Daniel Suarez to represent Mexico in Daytona debut
Associated PRess
DAYTONA BEACH, FLA.
Daniel Suarez wore a suit but ditched the tie the first time he spoke at the White House. The classy, yet casual, attire seemed to fit the moment for a speech in front of about 150 Latino students not much younger than him.
Suarez was invited to talk as part of President Barack Obama’s My Brother Keeper’s initiative, designed to help young people stay on track and think broadly about their future.
Growing up in Monterrey, Mexico, where Suarez’s love of cars blossomed as he tagged along at his father’s auto-restoration shop, the White House may as well have been as far away as the moon. He loved karting and VW Beetles and dreamed of racing stock cars at Autodromo in Mexico.

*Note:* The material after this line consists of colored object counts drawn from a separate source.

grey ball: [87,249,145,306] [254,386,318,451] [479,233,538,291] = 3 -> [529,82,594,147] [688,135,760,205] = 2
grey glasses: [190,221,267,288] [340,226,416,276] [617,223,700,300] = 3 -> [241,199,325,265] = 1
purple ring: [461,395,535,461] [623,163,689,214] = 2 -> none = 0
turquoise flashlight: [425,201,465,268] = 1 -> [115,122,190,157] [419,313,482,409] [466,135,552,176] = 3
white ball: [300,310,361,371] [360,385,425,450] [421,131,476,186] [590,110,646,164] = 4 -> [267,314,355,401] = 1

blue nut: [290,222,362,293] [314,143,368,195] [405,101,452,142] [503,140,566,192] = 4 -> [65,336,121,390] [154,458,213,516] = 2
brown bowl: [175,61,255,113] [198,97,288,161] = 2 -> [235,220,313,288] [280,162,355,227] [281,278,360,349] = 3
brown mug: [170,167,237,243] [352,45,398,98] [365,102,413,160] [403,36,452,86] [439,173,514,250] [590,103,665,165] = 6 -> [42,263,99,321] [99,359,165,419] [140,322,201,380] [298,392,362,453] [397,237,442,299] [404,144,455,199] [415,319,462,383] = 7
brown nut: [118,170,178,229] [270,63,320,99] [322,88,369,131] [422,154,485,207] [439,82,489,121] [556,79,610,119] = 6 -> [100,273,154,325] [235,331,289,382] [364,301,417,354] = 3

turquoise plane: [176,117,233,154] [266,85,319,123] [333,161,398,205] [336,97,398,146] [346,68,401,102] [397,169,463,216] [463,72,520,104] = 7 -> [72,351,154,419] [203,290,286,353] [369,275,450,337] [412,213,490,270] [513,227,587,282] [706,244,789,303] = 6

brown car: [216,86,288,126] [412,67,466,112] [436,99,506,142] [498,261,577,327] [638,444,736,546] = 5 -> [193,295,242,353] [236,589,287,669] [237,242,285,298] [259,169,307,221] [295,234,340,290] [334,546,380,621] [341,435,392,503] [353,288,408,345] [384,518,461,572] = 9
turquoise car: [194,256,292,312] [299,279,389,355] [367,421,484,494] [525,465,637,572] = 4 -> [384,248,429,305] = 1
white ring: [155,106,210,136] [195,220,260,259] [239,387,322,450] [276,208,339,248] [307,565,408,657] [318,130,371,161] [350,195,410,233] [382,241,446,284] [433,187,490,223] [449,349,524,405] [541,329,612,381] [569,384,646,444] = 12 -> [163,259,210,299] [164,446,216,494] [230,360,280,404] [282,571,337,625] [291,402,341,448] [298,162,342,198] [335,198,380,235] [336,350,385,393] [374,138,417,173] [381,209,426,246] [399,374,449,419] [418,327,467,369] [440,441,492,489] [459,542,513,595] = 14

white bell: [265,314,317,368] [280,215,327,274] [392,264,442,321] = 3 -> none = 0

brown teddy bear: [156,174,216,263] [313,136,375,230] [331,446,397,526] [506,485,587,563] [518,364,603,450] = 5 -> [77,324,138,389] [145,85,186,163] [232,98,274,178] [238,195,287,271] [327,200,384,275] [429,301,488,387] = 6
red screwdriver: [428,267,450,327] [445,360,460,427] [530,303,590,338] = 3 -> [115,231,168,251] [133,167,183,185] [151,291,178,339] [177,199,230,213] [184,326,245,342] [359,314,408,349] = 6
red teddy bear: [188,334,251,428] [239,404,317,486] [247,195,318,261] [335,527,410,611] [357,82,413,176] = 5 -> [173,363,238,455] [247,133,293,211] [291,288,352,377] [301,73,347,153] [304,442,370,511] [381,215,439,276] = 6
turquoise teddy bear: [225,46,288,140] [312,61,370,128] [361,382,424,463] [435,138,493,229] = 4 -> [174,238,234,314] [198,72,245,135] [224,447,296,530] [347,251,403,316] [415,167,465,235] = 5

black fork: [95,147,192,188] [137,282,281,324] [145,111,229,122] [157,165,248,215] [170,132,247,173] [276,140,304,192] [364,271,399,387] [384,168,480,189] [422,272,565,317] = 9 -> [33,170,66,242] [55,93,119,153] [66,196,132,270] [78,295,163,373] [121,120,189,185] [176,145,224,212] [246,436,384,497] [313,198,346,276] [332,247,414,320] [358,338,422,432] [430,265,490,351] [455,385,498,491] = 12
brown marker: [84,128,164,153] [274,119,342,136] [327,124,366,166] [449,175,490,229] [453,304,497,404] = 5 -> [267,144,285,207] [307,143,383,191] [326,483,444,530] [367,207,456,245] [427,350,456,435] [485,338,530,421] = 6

Those moments flashed for Suarez before he addressed the kids last October. He was still just a relatively unknown — at least in the United States — Xfinity Series driver, a month away from being crowned NASCAR’s El Campeon. Two months away from landing the NASCAR ride of a lifetime.
Speaking English that he taught himself from years of watching American movies and cartoons, Suarez kept his topic to one he knows best.
“All the time that I need to talk to new kids in a new generation,” the 25-year-old Suarez said, “the only thing I try to tell them is a little bit of my story.
Suarez is akin to, say, Dale Earnhardt Jr. at Daytona when he returns home to Mexico.
Mexican President Enrique Pena Nieto tweeted in Spanish to Suarez, and called him “a pride for Mexico and Latin America.” Weeks after Suarez became NASCAR’s first foreign-born champion, he was greeted in early December with a rock-star reception at a parade in Mexico City.
The high from the championship bash still hadn’t subsided weeks later when Suarez’s dinner with his family was interrupted by a call from NASCAR team owner Joe Gibbs.
“They asked me if I was ready. I said yes,” Suarez said.